**GIVEN RECORDS**

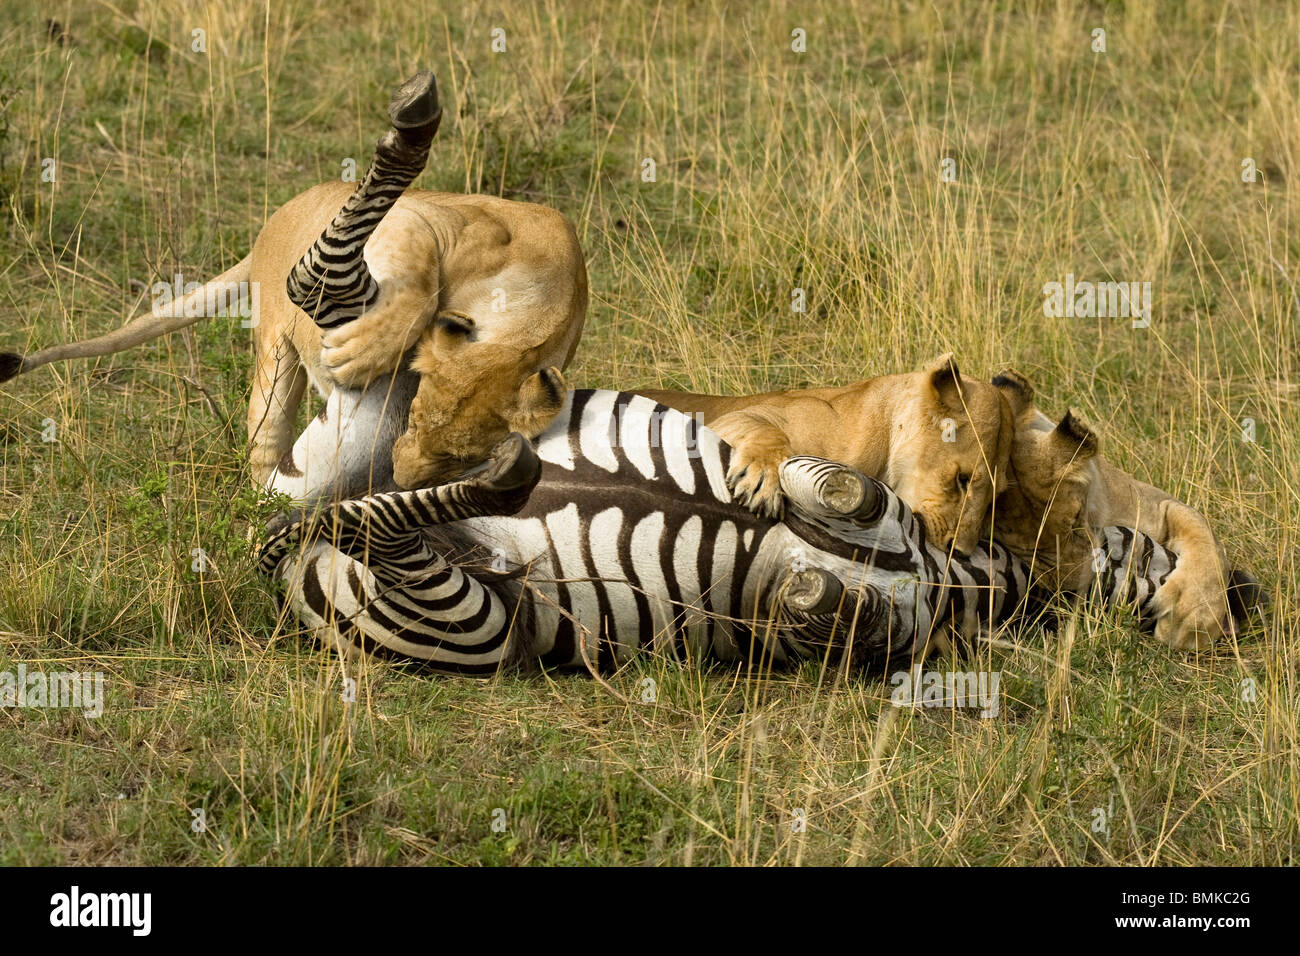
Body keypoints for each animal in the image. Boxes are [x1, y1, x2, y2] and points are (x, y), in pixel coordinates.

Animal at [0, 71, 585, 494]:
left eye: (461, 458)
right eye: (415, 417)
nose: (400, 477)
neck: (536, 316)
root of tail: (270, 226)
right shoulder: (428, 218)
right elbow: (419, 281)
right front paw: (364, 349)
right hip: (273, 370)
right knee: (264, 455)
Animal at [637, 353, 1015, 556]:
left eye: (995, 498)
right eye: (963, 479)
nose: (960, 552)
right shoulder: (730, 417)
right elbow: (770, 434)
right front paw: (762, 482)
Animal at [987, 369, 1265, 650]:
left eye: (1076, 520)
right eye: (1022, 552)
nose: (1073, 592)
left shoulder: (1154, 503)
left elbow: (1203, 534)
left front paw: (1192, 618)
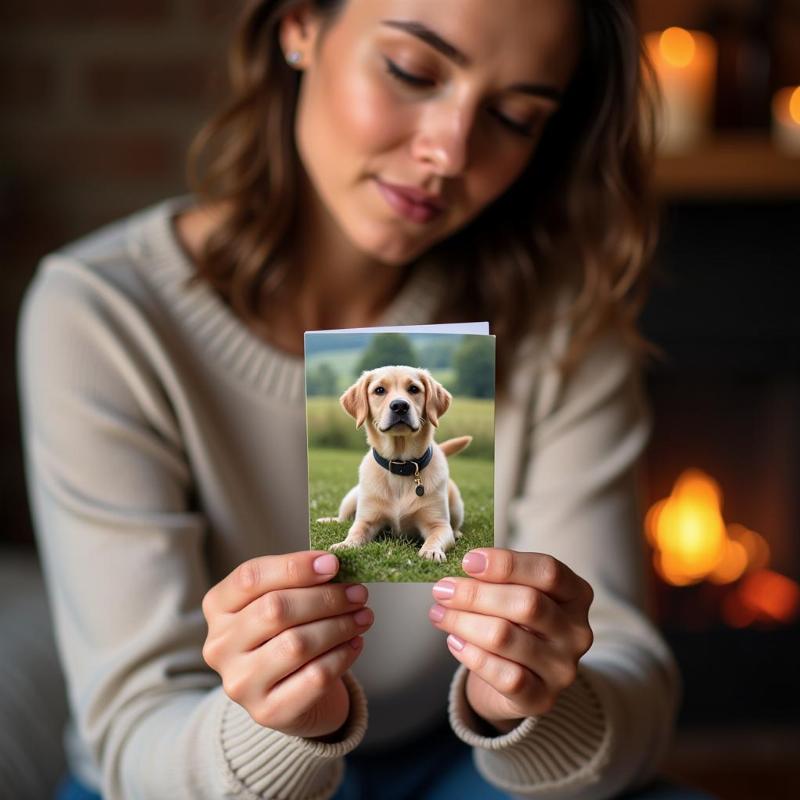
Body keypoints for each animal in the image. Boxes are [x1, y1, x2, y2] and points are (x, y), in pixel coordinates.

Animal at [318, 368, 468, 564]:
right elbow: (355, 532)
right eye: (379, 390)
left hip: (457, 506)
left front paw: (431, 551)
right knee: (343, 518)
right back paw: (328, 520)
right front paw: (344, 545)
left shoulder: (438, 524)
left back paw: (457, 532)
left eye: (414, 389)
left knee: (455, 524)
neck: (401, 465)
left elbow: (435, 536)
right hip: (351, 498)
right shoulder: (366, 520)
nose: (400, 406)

**TASK DETAILS**
In the records above, which lines hold the string "front"? Copy each one.

**OUTPUT FOR THIS EXERCISE**
right front paw: (364, 349)
right front paw: (762, 482)
left front paw: (1192, 618)
left front paw: (431, 551)
right front paw: (344, 545)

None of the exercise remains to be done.